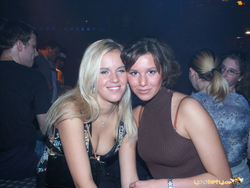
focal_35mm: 37
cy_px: 94
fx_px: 267
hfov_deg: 50.1
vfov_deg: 38.7
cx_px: 125
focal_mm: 9.55
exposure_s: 1/45
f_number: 2.8
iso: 200
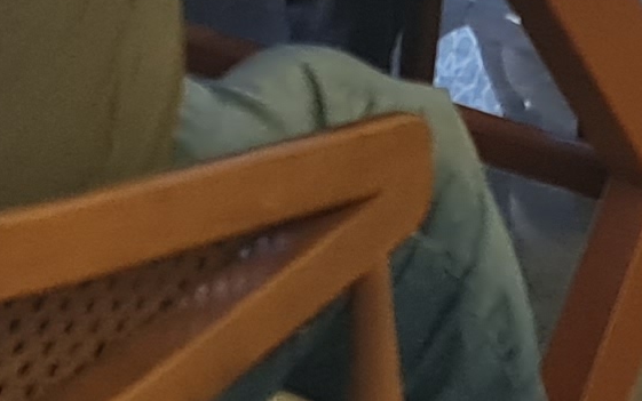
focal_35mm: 189
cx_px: 863
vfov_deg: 5.8
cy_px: -1301
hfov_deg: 10.8
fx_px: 3308
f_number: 1.8
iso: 100
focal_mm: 7
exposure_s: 1/100
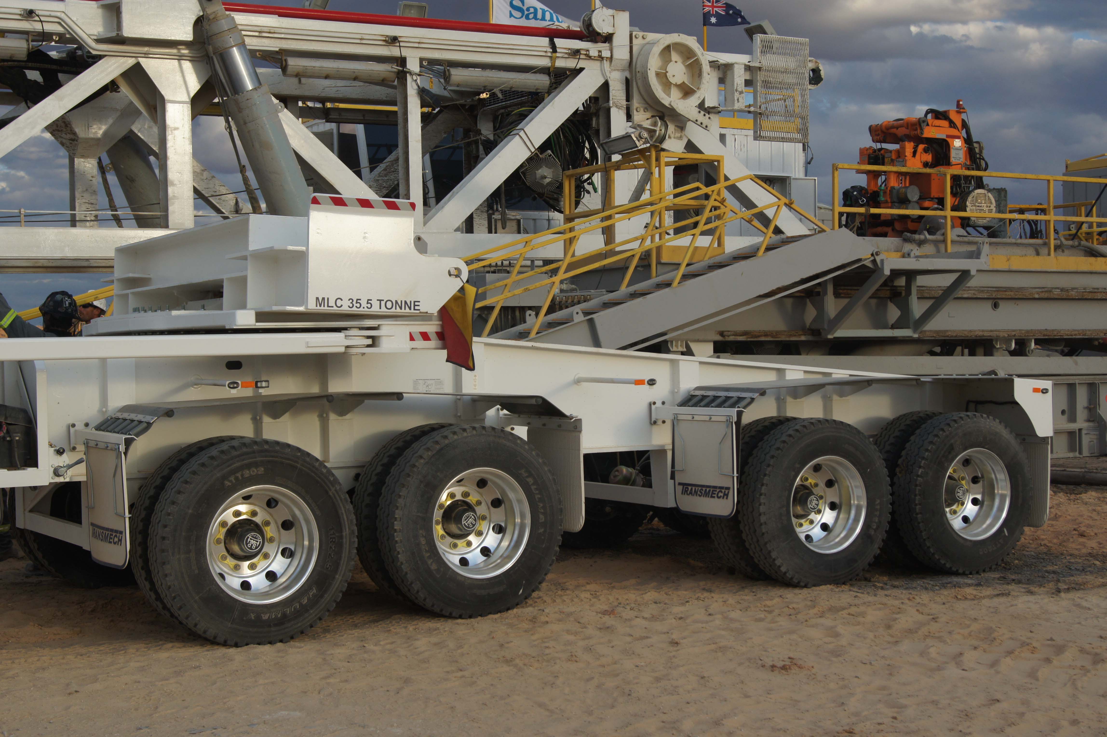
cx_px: 554
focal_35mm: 52
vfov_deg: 25.7
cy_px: 368
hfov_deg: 37.9
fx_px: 1613
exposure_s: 1/80
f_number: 10
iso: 200
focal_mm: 35
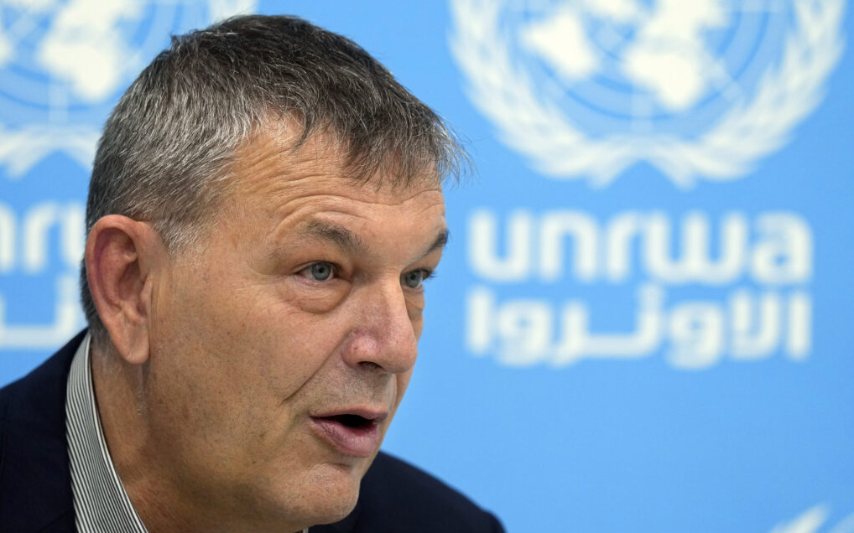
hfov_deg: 10.2
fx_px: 4771
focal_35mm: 205
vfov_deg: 6.4
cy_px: 285
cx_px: 429
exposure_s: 1/250
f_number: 4
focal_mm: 200
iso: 1600
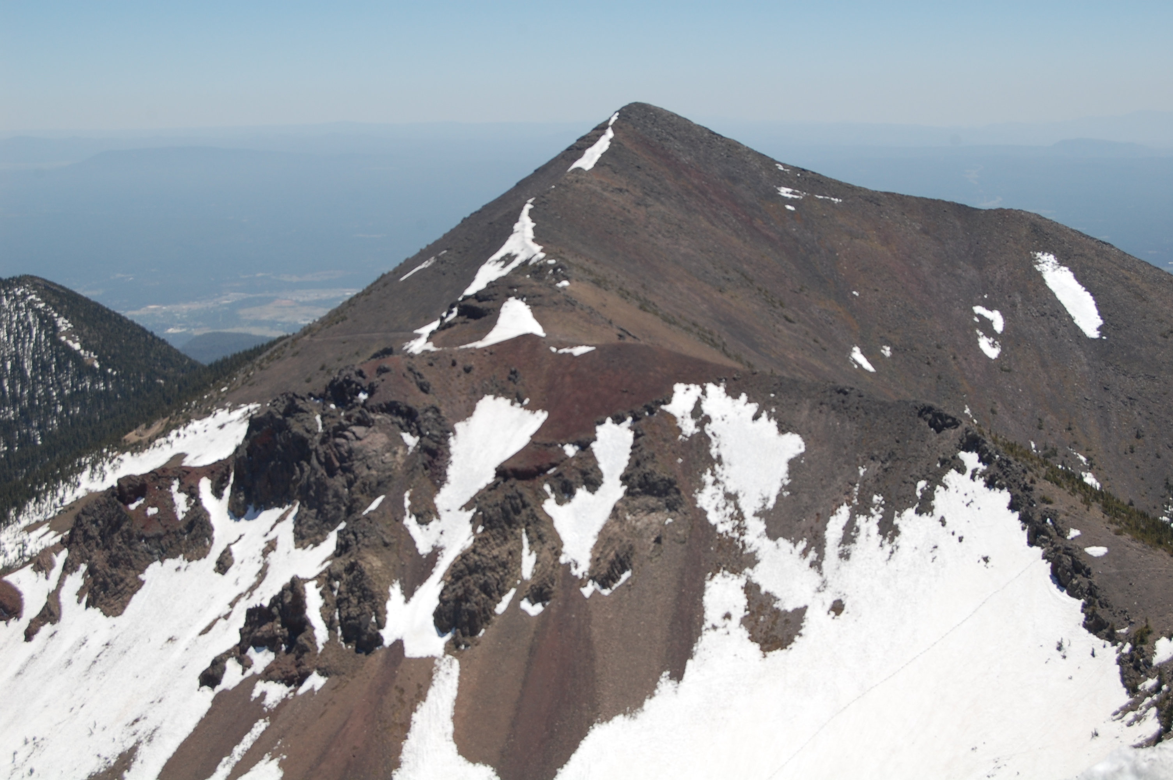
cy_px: 390
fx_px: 2051
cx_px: 586
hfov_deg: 31.9
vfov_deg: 21.5
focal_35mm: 63
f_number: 10
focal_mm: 42
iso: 200
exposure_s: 1/400
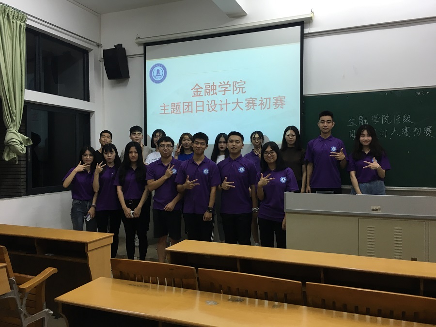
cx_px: 218
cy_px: 164
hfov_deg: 61.7
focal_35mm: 29
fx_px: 365
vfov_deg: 48.2
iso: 64
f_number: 2.2
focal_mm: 4.15
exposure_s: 1/33
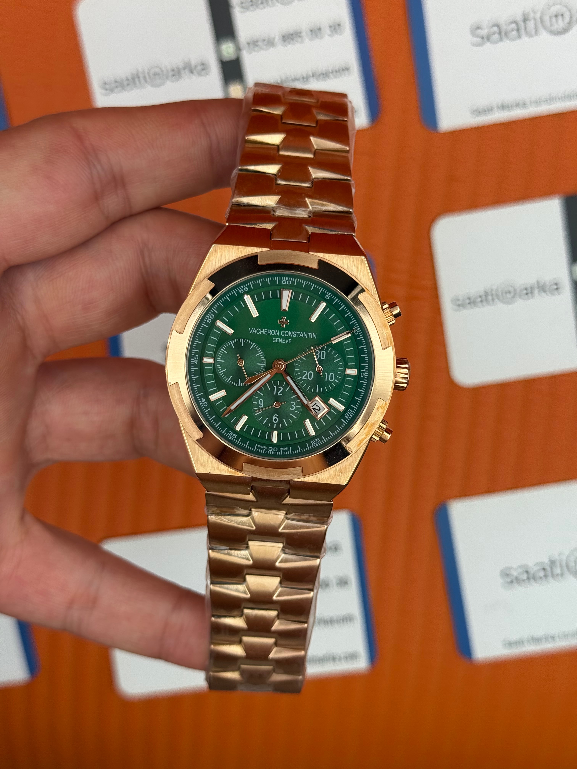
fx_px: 1067
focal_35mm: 48
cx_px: 288
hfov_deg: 30.3
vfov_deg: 39.7
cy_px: 384
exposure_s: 1/652
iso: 64
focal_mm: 6.76
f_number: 1.78
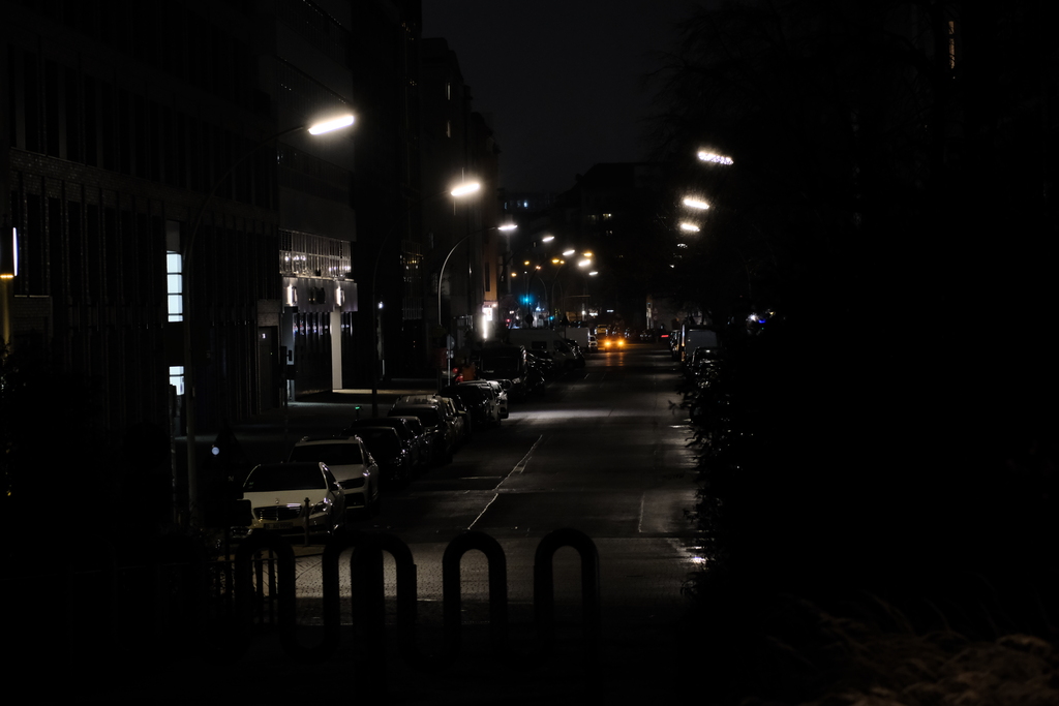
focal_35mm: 150
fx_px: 4413
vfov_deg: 9.2
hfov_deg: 13.7
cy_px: 353
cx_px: 530
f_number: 6.3
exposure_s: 1/10
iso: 3200
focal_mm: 100
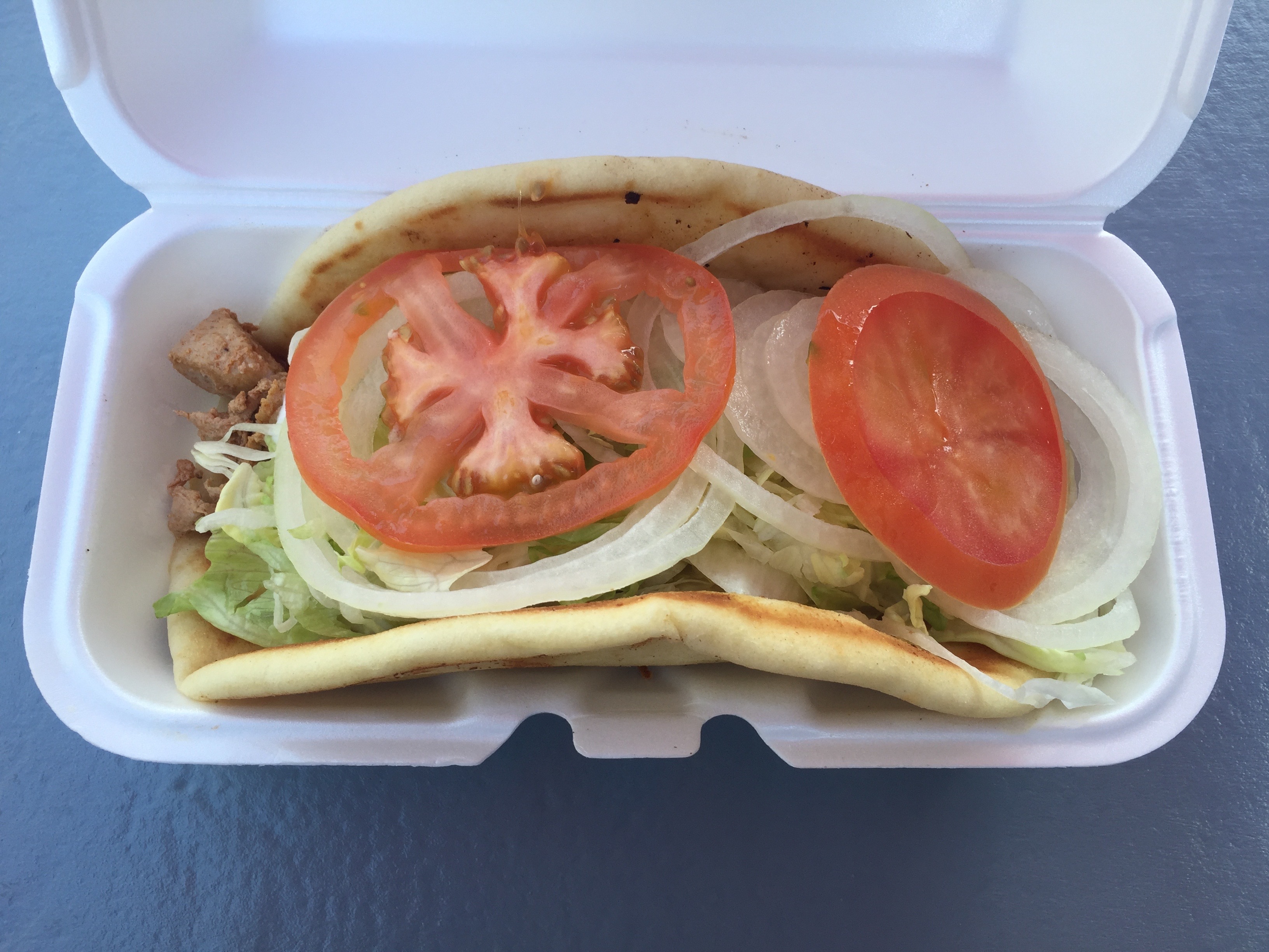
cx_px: 634
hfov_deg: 61.7
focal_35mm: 29
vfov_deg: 48.2
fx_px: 1063
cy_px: 476
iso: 32
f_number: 2.2
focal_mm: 4.15
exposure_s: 1/146
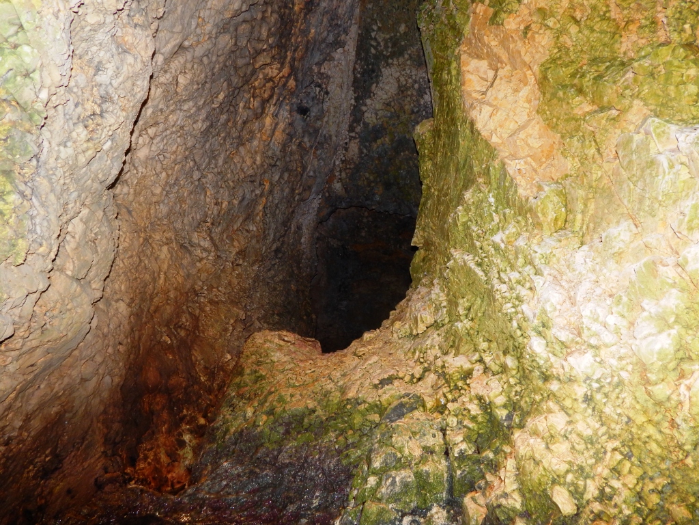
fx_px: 444
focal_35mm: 22
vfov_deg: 61.1
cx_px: 350
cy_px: 262
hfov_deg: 76.4
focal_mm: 4
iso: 200
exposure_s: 1/30
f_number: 3
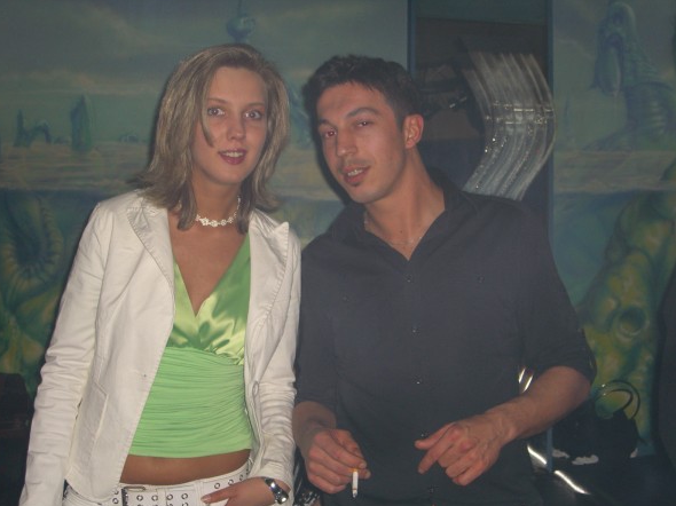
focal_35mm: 58
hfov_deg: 33.2
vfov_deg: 25.2
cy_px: 256
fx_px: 1132
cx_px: 333
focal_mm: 11.8
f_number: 3.6
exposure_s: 1/60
════════════════════
Exercise prompt
Output nothing but the records above, word for word, with the pictures removed.

Written reply
focal_35mm: 37
cy_px: 94
fx_px: 267
hfov_deg: 50.1
vfov_deg: 38.7
cx_px: 125
focal_mm: 9.55
exposure_s: 1/45
f_number: 2.8
iso: 200
focal_35mm: 189
cx_px: 863
vfov_deg: 5.8
cy_px: -1301
hfov_deg: 10.8
fx_px: 3308
f_number: 1.8
iso: 100
focal_mm: 7
exposure_s: 1/100
cx_px: 554
focal_35mm: 52
vfov_deg: 25.7
cy_px: 368
hfov_deg: 37.9
fx_px: 1613
exposure_s: 1/80
f_number: 10
iso: 200
focal_mm: 35
hfov_deg: 10.2
fx_px: 4771
focal_35mm: 205
vfov_deg: 6.4
cy_px: 285
cx_px: 429
exposure_s: 1/250
f_number: 4
focal_mm: 200
iso: 1600
cy_px: 390
fx_px: 2051
cx_px: 586
hfov_deg: 31.9
vfov_deg: 21.5
focal_35mm: 63
f_number: 10
focal_mm: 42
iso: 200
exposure_s: 1/400
cx_px: 218
cy_px: 164
hfov_deg: 61.7
focal_35mm: 29
fx_px: 365
vfov_deg: 48.2
iso: 64
f_number: 2.2
focal_mm: 4.15
exposure_s: 1/33
fx_px: 1067
focal_35mm: 48
cx_px: 288
hfov_deg: 30.3
vfov_deg: 39.7
cy_px: 384
exposure_s: 1/652
iso: 64
focal_mm: 6.76
f_number: 1.78
focal_35mm: 150
fx_px: 4413
vfov_deg: 9.2
hfov_deg: 13.7
cy_px: 353
cx_px: 530
f_number: 6.3
exposure_s: 1/10
iso: 3200
focal_mm: 100
cx_px: 634
hfov_deg: 61.7
focal_35mm: 29
vfov_deg: 48.2
fx_px: 1063
cy_px: 476
iso: 32
f_number: 2.2
focal_mm: 4.15
exposure_s: 1/146
fx_px: 444
focal_35mm: 22
vfov_deg: 61.1
cx_px: 350
cy_px: 262
hfov_deg: 76.4
focal_mm: 4
iso: 200
exposure_s: 1/30
f_number: 3
focal_35mm: 58
hfov_deg: 33.2
vfov_deg: 25.2
cy_px: 256
fx_px: 1132
cx_px: 333
focal_mm: 11.8
f_number: 3.6
exposure_s: 1/60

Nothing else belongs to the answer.